Final answer:
To find the nominal annual rate of interest compounded quarterly equivalent to 4.1% compounded monthly, we calculate the effective annual rate (EAR) for 4.1% monthly and then find the corresponding nominal rate for quarterly compounding, which comes out to approximately 4.1%. The closest listed answer is (c) 4.2%.
Step-by-step explanation:
The subject of the question is to find the nominal annual rate of interest compounded quarterly that is equivalent to an interest rate of 4.1% compounded monthly. To solve this, we must use the concept of the effective annual rate (EAR) as an intermediate step.
Firstly, to find the EAR of a 4.1% interest rate compounded monthly, we use the formula EAR = (1 + i/n)^n - 1, where i is the nominal annual interest rate and n is the number of compounding periods per year. For a monthly rate, n = 12.

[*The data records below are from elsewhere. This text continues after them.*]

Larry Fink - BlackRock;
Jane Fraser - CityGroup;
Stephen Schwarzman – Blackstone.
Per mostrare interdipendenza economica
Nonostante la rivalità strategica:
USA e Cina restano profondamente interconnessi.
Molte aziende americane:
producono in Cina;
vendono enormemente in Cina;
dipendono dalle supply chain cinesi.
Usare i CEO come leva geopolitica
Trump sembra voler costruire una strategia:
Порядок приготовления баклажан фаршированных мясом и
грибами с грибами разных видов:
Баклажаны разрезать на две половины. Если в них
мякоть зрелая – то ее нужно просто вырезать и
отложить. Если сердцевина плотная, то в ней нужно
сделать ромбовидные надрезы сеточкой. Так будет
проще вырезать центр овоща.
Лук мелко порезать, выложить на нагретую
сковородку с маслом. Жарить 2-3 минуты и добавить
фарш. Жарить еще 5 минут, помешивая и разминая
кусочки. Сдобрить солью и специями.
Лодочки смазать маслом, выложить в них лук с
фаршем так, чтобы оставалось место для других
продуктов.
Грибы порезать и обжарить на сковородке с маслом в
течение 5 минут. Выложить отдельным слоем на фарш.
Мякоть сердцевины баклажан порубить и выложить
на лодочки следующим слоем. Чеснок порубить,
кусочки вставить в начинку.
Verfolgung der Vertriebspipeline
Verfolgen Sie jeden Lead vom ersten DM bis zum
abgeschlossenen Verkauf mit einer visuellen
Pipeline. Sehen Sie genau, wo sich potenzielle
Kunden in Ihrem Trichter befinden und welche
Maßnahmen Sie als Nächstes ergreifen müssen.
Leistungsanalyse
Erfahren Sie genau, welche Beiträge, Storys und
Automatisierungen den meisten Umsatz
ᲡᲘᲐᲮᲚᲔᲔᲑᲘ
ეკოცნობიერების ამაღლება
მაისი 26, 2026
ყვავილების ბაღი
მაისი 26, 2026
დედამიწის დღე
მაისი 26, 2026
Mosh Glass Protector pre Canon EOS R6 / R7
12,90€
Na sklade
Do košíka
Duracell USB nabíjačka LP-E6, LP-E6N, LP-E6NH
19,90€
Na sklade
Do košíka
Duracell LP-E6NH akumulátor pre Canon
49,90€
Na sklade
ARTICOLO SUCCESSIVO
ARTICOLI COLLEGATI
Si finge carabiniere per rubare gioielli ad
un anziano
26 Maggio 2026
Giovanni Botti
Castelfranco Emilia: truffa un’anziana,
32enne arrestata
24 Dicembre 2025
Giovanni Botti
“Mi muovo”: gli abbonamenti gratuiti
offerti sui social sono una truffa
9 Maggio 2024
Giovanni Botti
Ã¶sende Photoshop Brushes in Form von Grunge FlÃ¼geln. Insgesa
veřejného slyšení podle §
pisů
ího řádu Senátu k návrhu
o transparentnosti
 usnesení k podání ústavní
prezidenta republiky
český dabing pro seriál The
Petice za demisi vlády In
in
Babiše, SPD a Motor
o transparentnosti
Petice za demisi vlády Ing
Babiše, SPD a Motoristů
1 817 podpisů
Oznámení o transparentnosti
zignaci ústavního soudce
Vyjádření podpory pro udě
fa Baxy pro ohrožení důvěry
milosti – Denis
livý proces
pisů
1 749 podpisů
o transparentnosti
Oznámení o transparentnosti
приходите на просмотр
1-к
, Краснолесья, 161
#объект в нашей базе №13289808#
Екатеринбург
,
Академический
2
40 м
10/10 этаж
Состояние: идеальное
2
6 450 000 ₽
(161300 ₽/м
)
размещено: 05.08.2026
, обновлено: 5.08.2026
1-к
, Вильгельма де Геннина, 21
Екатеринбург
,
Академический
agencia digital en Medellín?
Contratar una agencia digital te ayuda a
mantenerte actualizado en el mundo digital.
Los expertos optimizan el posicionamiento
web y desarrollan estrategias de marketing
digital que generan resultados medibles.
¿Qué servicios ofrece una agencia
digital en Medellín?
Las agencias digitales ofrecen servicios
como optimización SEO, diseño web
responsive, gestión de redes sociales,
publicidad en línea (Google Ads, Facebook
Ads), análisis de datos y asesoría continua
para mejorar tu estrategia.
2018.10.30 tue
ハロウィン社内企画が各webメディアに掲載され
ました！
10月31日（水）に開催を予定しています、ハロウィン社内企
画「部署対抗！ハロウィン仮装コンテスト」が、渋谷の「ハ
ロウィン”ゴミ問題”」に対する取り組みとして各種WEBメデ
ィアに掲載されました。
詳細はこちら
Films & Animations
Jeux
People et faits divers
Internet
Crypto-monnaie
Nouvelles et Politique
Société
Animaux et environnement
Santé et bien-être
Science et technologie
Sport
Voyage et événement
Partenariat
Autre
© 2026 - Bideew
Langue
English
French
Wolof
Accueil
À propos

EAR = (1 + 0.041/12)^12 - 1 = (1 + 0.00341667)^12 - 1 ≈ 0.0416184 or 4.16184%
Next, we find the nominal annual rate compounded quarterly that would give us the same EAR. For quarterly compounding, n = 4. We can rearrange the EAR formula to solve for i:
i = [(1 + EAR)^(1/n) - 1] * n
i = [(1 + 0.0416184)^(1/4) - 1] * 4 ≈ 0.040948 or 4.0948%
Thus, the nominal annual rate compounded quarterly equivalent to 4.1% compounded monthly is approximately 4.1%, which is closest to option (c) 4.2%.